Sunday, August 23, 2009

Run - by Ann Patchet



This is a book about family and about politics and about parents who want you to be everything they weren't. It is about family in so many forms.

Bernadette Doyle wanted children, she wanted many children, so after only being able to have one son she and her husband Bernard decide to adopt. They are happy to adopt one black son but even happier when they hear that the mother does not want her sons separated and offers them her other son, who is 18 months old. Little did they realize that just a few short years later Bernadette would die.

The boys grow up, the real son seems to be a disappointment to his father who goes on to be the Mayor of Boston. But, the younger boys are nothing but joys in many ways, but still disappointing because they are not going into something like medicine or politics.

The story transpires over a 24 hour period of time. After attending a special engagement where they hear Jesse Jackson speak, one of the boys is pushed out of the way of a moving vehicle. He suffers only a broken ankle but the woman who pushes him out of the way is badly injured. Her 11 year old daughter is left standing alone as no one is there to claim her, so Bernard and his boys take her home with them. It is then that she informs them that she knows them much better than they know her. She's been watching them her whole life. This is a book of secrets revealed. Of how a Mother's love never dies whether it's the love for a son she gave birth to or a child that she has taken as her own.
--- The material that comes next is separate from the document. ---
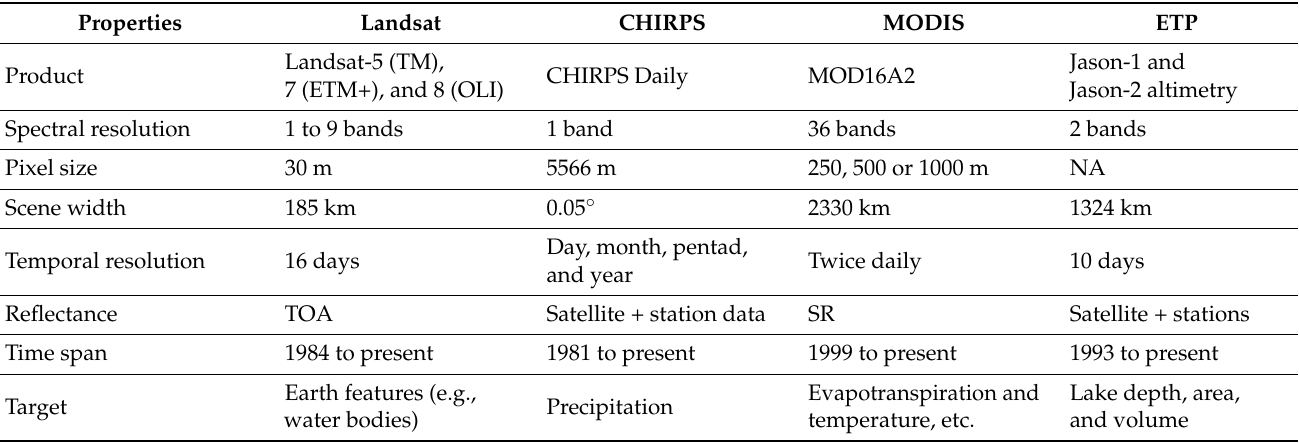
Table 1. Summary of the remote sensing products used in the study. TOA stands for top of atmo- spheric reflectance, SR—surface reflectance, TM—Thematic Mapper, ETM+—Enhanced Thematic Mapper, OLI—Operational Land Imager, and NA—not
While the book starts out slow and I honestly almost gave up before I was a few chapters in but I'm glad I kept going. It takes a bit to pick up but it did and it was worth it. In the end I finished it in two nights, so it reads pretty quickly. The book promises twists and turns but honestly it's predictable. The few twists you don't see coming are so far out of left field that they don't even really matter in the scheme of things. I like books that really make me think and all I really think about this one is that a month from now I won't even remember having read it.